Tuesday, December 24, 2013

YOU IN THE SKY

Nuvole basse, pioggia sottile. Guido piano, attraverso lentamente la mia città. Oggi l'hai persa, Milano, la tua maledetta, perenne, pazza frenesia. Ed oggi la stai facendo finalmente perdere anche al mio cuore, al mio io sempre indurito dai suoi pensieri. 
You In The Sky é la canzone perfetta per una vigilia di Natale. Pochi accordi e la voce di Mike Scott. S'infila aspra ed acuta tra le auto e le persone. Entra nelle case, trafigge i grattacieli, accarezza le torri del Monumentale. Canta di un desiderio di bellezza, grida la sua gioia e il suo dolore. You In The Sky. Voglio conoscere il perché di queste nuvole tra me e te. Lascia che ti conosca ed apri il mio cuore. Canta la tua canzone, dritta dentro me.
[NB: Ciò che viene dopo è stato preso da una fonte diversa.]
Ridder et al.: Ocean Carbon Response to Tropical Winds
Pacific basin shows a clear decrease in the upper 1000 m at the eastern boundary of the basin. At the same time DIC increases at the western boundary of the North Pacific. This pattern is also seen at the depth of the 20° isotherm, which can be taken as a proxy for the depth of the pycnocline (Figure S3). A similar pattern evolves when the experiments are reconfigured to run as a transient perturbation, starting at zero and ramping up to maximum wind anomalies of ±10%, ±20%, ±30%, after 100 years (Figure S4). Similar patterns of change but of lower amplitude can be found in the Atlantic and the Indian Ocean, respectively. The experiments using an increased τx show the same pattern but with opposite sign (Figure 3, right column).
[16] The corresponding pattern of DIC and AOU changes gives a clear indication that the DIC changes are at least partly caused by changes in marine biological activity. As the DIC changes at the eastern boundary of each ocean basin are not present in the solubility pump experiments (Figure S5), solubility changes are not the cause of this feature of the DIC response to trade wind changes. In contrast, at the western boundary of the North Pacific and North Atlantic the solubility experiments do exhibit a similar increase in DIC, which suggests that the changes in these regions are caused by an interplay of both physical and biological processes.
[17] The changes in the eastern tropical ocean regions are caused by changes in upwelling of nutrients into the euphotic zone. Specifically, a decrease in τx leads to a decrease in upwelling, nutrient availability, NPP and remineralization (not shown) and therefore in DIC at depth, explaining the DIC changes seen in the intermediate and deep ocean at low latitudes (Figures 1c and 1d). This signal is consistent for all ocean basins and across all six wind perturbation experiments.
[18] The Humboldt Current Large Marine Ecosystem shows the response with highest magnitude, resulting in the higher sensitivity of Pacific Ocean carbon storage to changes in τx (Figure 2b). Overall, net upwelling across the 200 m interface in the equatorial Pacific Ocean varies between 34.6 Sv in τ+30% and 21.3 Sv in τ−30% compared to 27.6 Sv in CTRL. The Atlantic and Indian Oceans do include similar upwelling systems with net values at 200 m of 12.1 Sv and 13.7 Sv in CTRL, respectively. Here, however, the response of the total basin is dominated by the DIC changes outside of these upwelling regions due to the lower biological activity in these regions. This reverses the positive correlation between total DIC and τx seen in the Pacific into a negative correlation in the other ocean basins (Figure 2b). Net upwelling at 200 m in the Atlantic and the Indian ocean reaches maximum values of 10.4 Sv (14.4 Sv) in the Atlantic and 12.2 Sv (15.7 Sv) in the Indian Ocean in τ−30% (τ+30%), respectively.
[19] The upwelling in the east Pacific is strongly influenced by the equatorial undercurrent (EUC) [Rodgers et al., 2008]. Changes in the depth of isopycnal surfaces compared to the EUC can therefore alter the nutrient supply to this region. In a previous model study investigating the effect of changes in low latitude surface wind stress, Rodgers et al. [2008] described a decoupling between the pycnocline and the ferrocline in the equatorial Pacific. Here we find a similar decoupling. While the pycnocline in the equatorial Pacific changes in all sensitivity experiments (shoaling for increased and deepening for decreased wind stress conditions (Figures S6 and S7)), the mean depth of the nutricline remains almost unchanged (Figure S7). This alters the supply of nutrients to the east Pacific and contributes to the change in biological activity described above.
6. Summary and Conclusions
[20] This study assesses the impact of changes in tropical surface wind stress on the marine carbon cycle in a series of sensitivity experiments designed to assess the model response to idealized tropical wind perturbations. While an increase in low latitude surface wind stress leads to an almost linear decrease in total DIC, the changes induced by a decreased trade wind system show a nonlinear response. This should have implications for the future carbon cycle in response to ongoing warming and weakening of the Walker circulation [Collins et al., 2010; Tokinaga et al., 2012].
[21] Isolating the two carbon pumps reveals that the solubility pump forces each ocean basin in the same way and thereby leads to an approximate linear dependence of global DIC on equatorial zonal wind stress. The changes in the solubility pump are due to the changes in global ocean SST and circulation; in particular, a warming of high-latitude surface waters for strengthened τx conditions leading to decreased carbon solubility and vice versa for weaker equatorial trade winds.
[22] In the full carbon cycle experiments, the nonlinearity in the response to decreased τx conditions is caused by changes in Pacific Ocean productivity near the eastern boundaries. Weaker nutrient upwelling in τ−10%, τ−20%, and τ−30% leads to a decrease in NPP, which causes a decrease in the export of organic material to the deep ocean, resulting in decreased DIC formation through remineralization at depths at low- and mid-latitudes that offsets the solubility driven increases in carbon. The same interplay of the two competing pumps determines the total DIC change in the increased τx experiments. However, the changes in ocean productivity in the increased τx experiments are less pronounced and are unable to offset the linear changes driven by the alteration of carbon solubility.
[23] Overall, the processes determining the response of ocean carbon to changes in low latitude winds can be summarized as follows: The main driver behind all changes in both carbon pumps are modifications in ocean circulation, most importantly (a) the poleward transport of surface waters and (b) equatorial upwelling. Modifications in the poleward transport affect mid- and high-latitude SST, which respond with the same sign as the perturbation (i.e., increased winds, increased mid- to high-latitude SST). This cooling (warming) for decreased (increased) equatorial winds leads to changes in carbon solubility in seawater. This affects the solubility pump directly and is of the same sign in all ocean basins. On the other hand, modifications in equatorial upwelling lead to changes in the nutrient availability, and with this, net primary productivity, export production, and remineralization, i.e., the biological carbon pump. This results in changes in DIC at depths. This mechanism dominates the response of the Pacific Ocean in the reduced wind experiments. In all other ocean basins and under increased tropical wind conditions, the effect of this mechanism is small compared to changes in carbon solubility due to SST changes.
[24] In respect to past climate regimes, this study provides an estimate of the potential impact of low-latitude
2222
Cosa può mai venire di buono da Nazareth? Ma Nazareth oggi é questa mia città, la Tua città. La Tua canzone che canta dritta dentro il mio cuore. il Verbo di Dio si é fatto carne, tra i grattacieli e le gambe delle persone. Dio in noi é divenuto Dio in mezzo a noi. E questo solo mi basta ad andare avanti lungo la mia strada. You're so beautiful, now, You in the sky. Tu tra di noi.